If we assume you have perfect balancing between your threads, and no overhead for increased number, you can perhaps align this with the other use case where you simply run multiple independent processes. In that case, performance may have several sweet spots. The first is when you reach the number of physical cores (in your case 8, assuming you have 4 physical cores per socket). At that point, you're saturating your existing HW to the max. However, if you have some SMT mechanism (like Hyperthreading) supported, you may extend the overall number of cores by 2x, using 2 logical cores per each physical one. This doesn't add any resource into the story, it just splits the existing ones, which may have some penalty over the execution of each process, but on the other hand can run 2x processes simultaneously.
The overall aggregated speedup may vary, but i've seen number of up to 30% on average on generic benchmarks. As a thumbrule, processes that are memory latency bound or have complicated control flow, can benefit from this since the core can still progress when one thread is blocked. Code that is more oriented on execution bandwidth (like heavy floating point calculations) or memory bandwidth, wouldn't gain as much.

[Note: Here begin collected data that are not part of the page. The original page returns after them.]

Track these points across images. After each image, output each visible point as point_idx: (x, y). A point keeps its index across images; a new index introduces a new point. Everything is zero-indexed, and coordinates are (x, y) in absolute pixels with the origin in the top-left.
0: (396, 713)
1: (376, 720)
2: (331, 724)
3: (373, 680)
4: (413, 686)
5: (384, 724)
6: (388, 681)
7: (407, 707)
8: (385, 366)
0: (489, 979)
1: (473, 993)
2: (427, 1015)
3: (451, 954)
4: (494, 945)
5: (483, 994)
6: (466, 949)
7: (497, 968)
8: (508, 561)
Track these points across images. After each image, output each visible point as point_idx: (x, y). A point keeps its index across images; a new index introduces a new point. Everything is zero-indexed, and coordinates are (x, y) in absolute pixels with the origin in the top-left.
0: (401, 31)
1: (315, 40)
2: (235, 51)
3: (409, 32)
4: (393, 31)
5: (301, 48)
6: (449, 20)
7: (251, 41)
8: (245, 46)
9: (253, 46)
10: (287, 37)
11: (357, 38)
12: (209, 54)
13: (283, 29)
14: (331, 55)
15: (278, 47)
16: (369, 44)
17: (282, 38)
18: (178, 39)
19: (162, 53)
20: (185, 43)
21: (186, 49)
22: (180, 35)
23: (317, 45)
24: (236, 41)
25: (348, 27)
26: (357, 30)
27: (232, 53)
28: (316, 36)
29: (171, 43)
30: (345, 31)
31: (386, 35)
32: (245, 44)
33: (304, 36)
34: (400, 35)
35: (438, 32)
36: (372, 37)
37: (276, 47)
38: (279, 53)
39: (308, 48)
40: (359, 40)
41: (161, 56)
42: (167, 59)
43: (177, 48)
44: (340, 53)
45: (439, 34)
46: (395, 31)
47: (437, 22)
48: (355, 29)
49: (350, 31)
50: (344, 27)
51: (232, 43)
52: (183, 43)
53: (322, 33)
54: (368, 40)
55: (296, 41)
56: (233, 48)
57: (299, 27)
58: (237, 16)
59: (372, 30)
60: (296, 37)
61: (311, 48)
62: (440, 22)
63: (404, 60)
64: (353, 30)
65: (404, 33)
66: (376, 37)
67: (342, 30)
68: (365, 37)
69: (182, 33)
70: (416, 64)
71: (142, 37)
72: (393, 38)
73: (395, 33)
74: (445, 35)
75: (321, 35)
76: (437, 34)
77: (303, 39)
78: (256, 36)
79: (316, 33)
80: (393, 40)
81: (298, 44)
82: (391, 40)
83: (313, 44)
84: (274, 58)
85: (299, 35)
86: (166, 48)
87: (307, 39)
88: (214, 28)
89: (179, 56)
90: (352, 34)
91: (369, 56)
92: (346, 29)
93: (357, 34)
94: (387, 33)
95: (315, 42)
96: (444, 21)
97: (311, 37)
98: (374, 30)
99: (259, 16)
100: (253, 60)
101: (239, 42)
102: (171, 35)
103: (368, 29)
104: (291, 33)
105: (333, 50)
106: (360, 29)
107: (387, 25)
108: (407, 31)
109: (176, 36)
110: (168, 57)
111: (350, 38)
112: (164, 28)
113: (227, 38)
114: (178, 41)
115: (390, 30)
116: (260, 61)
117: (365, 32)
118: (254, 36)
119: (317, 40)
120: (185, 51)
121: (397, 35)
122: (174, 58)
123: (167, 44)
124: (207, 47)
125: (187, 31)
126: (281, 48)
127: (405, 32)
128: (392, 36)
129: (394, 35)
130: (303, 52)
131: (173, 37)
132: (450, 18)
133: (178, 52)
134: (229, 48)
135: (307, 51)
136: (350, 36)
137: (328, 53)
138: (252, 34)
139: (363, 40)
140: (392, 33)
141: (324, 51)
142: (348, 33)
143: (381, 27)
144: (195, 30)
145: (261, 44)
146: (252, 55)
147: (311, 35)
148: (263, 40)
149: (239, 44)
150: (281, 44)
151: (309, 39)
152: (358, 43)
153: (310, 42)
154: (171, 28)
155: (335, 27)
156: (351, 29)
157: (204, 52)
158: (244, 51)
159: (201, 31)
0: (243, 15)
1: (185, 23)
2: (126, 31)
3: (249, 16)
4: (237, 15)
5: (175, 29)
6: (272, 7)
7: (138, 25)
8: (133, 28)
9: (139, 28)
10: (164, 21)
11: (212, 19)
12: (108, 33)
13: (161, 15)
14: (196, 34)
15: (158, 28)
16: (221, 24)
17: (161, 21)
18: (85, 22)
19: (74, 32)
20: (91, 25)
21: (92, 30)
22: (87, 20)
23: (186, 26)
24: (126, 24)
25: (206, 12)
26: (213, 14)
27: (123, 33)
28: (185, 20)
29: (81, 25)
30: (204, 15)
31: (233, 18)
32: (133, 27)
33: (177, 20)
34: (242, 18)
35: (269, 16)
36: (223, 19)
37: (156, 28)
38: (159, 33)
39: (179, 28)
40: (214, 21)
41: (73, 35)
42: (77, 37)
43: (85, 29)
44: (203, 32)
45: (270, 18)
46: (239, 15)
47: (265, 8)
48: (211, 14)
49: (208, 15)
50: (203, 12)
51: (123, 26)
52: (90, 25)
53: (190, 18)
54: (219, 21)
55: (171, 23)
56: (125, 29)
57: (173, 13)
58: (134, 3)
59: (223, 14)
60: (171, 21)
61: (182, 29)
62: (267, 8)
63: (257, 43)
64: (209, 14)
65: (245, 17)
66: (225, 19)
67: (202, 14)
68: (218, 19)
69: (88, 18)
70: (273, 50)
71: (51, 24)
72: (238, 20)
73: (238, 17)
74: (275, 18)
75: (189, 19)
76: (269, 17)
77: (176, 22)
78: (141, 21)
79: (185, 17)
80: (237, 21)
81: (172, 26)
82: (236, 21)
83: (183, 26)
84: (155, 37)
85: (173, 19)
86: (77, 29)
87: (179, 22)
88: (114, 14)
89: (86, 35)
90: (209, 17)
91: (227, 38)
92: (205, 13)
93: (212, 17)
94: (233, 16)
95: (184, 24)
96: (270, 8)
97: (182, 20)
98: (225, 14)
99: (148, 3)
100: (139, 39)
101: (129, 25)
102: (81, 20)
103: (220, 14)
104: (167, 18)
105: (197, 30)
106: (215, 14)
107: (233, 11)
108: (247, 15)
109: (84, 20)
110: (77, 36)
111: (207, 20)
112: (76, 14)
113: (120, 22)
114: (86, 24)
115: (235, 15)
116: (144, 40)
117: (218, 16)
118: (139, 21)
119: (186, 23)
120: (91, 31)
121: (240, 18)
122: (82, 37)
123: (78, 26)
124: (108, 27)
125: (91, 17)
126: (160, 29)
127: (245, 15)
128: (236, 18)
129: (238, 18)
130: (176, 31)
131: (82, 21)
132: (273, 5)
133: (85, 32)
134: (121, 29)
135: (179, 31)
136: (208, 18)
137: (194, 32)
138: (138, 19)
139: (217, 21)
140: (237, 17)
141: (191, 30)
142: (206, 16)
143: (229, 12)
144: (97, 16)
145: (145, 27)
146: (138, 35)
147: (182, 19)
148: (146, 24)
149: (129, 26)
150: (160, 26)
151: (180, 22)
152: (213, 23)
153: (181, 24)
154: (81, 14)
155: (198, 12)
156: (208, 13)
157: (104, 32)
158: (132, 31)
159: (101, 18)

Beyond that number of processes, it may still be beneficial in some cases to add more processes - they won't run in parallel but if the overhead for context switches isn't too high, and you want to minimize the average wait time (which it also a way to look at performance that's not pure IPC), or you depend on communicating output out as early as possible - there are scenarios where this is useful.
One last point - the "optimal" number of processes may be even less than the number cores if your processes saturate other resources before reaching that point. If for example each thread requires a huge chunk virtual memory, you may start thrashing pages and page them off (painful penalty). If each thread has a large data-set which is uses over and over, you could fill up your shared cache and start losing from that point by adding more threads. Same goes for heavy IO, and so on.
As you can see, there's no right or wrong answer here, you simply need to benchmark your code over different systems.